2. These sins stem from hubris: "If you were a colonist, you knew that your technology was superior to the Indians'. You knew that you were civilized, and they were savages... But your superior technology had proved insufficient to extract anything. The Indians, keeping to themselves, laughed at your superior methods and lived from the land more abundantly and with less labor than you did... And when your own people started deserting in order to live with them, it was too much... So you killed the Indians, tortured them, burned their villages, burned their cornfields. It proved your superiority, in spite of your failures. And you gave similar treatment to any of your own people who succumbed to their savage ways of life." ~ from Edmund Morgan's American Slavery, American Freedom
3. Zinn talks about the African culture(s) whites plucked slaves from, how they were advanced and beautiful but certainly far from perfect (they had wars, human sacrifice, a caste system, and even a form of slavery, too). The point is that their way of life was not inherently inferior to the European model. Their sense of community, to Zinn anyway, was remarkable.

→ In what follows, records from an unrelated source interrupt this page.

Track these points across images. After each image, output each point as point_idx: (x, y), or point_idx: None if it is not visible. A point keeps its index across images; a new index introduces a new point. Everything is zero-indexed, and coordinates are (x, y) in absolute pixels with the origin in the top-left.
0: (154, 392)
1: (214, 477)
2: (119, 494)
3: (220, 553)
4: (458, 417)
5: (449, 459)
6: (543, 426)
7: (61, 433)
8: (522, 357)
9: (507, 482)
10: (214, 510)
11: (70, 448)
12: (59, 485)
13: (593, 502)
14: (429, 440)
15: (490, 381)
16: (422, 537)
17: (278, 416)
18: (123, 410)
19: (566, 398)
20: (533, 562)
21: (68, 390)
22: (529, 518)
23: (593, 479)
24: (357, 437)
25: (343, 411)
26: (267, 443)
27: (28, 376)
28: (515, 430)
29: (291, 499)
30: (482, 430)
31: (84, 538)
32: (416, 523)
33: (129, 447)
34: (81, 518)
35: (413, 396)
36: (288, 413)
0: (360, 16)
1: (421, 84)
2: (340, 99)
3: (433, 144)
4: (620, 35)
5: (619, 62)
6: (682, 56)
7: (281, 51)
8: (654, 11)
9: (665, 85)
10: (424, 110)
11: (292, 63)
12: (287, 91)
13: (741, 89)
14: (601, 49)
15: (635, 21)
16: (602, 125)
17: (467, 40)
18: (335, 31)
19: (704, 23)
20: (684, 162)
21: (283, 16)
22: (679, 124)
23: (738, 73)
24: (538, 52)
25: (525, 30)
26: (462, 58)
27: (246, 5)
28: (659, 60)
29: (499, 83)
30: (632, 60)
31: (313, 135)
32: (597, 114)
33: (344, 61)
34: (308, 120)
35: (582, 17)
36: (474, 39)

4. To quote Zinn at length: "African slavery is hardly to be praised. But it was far different from plantation or mining slavery in the Americas, which was lifelong, morally crippling, destructive of family ties, without hope of any future. African slavery lacked two elements that made American slavery the most cruel form of slavery in history: the frenzy for limitless profit that comes from capitalistic agriculture; the reduction of the slave to less than human status by the use of racial hatred, with that relentless clarity based on color, where white was master, black was slave. In fact, it was because they came from a settled culture, of tribal customs and family ties, of communal life and traditional ritual, that African blacks found themselves especially helpless when removed from this."
5. In case you've forgotten how awful the transportation conditions were, please read about it in this chapter.
6. Zinn suggests that segregation had to be legally enforced because slaves and servants were fraternizing: blacks, natives, mulattos, and whites all being *gasp* friendly and intimate was too much for those in power. It's reminiscent to me, as many things are, of Jensen's Premises, specifically #4. People in power will do what is necessary to enforce the hierarchies that economically benefit them the most, even when it's inhuman(e) to do so.... And then, wow, a dozen paragraphs after I wrote that, I read Zinn's spin on it: "It was an intricate and powerful system of control that the slaveowners developed to maintain their labor supply and their way of life, a system both subtle and crude, involving every device that social orders employ for keeping power and wealth where it is."
7. Zinn wrote in his first chapter that he's trying to retell history from a different perspective but not to make us feel impotent shame and rage (my words, not his). His "where do we go from here" point from this second chapter seems to be: "that the elements of this web [of racism] are historical, not 'natural.' This does not mean that they are easily disentangled, dismantled. It means only that there is a possibility for something else, under historical conditions not yet realized. And one of these conditions would be the elimination of that class exploitation which has made poor whites desperate for small gifts of status, and has prevented that unity of black and white necessary for joint rebellion and reconstruction." It was true then and it sounds pretty darn true now as U.S. politicians frame their arguments in ways to either pit rich against poor or middle class against middle class, all while the powerfully somewhat rich seek to keep and expand their power. Class warfare continues. Racial warfare is easier, as "Americans" can point at red and brown and black people and blame them for occupying space "we" think is ours by divine right.